De forme généralement carrée s’inspirant des jardins de cloître, il est divisé en espaces, – carré d’herbes, cloître, potager, verger, pré fleuri -, délimités par des treillages en bois ou des murs. Les plates-bandes surélevées sont bordées de plessis ou fascines, des tressages réalisés en saule, châtaignier ou noisetier. Quant aux plantes cultivées, elles sont principalement aromatiques, médicinales et potagères. Des fruitiers aussi et des fleurs à couper comme roses, lys et iris pour orner l’autel. Les arbustes sont élégamment taillés en topiaire pour allier l’esthétique au nécessaire.

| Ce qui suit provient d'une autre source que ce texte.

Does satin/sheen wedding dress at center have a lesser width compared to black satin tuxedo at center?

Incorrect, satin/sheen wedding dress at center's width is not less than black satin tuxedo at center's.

La Roche Jagu La Roche Jagu
Le jardin fait véritablement partie de la vie spirituelle du monastère. Propice à la méditation, à la prière, nourricier du corps et de l’âme. Évoquant le paradis, c’est un lieu éminemment symbolique. Au centre, l’eau sous forme de bassin ou de fontaine. Source de vie, elle renforce le caractère sacré du jardin.Tout autour, des banquettes de gazon permettent de s’y asseoir pour se reposer, à l’ombre d’un arbre, d’un pavillon ou d’une tonnelle propice à la culture d’une vigne. Tout est géométrique et rectiligne. Sans désordre ni chaos.
Abbaye des Vaux de Verzy
Aujourd’hui
Qu’est ce qui nous séduit tant dans ce type de jardin à la fois si simple et si particulier ? Est-ce une sorte d’anti-jardin distinct des compositions contemporaines ? Un lieu d’innocence, de recueillement ? Une réminiscence d’un jardin de grand-mère ? Un endroit modeste où la rigueur n’est qu’apparente ? Nul ne sait. En tous cas, un havre de paix où le temps paraît ralenti, acompte sur l’éternité.
Studley Royal
Studley Royal
Quelques grands paysagistes, avec un brin d’inventivité doublé d’un sacré savoir-faire, lancent ce défi d’un projet hors du temps comme à l’époque des moines qui se voulaient hors du siècle. Eric Ossart et Arnaud Maurières au musée national du Moyen âge à Paris, Pascal Cribier au donjon de Vez ou encore Sonia Lesot et Patrice Taravella au prieuré Notre-Dame d’Orsan. Plus près de chez nous, à Villers-la-Ville ou à Aywiers, deux magnifiques jardins d’inspiration médiévale sont à découvrir ou à redécouvrir. Ce week-end des 26 &27 septembre à l’abbaye de Villers-la-Ville, le jardin des Moines et celui de l’Abbé ouvrent leurs portes. Ils viennent compléter le jardin des simples. Le premier, tout en courbe, situé au pied du Réfectoire des moines fait hommage aux plantes médicinales, à parfum, tinctoriales, aromatiques et condimentaires. Un petit clin d’œil aux motifs circulaires des fenêtres gothiques surmontées d’oculi. Le second plus classique, parcouru par des allées en croix accueille aussi des espèces plus ornementales.
Prieuré de Souvigny
Abbaye de Valloires
A l’abbaye d’Aywiers, derrière le mur d’enceinte, passé les différents porches, le temps s’arrête et la magie l’emporte. Un parc, des grands arbres centenaires, des prairies à vaches et moutons, un chemin de vieux pavés, des sources les « Awirs » à l’origine du nom, un petit pont qui enjambe un ruisseau, un étang où se reflète une lumière incomparable…C’est le lieu choisi au XIIIème siècle par des cisterciennes pour se consacrer à la prière et au recueillement. On les comprend. Aujourd’hui encore, la ferme, les écuries, la maison du prieur ou les petits pavillons invitent à la rêverie. Tout comme le potager, ce grand carré de 30m sur 30m, installé autour d’un bassin rectangulaire et divisé en 4 carrés plantés d’aromatiques, de courges, de légumes et de fleurs à couper.
Potager de l’abbaye d’Aywiers
Des idées à cueillir pour créer chez soi un petit coin à l’abri des tumultes de la vie.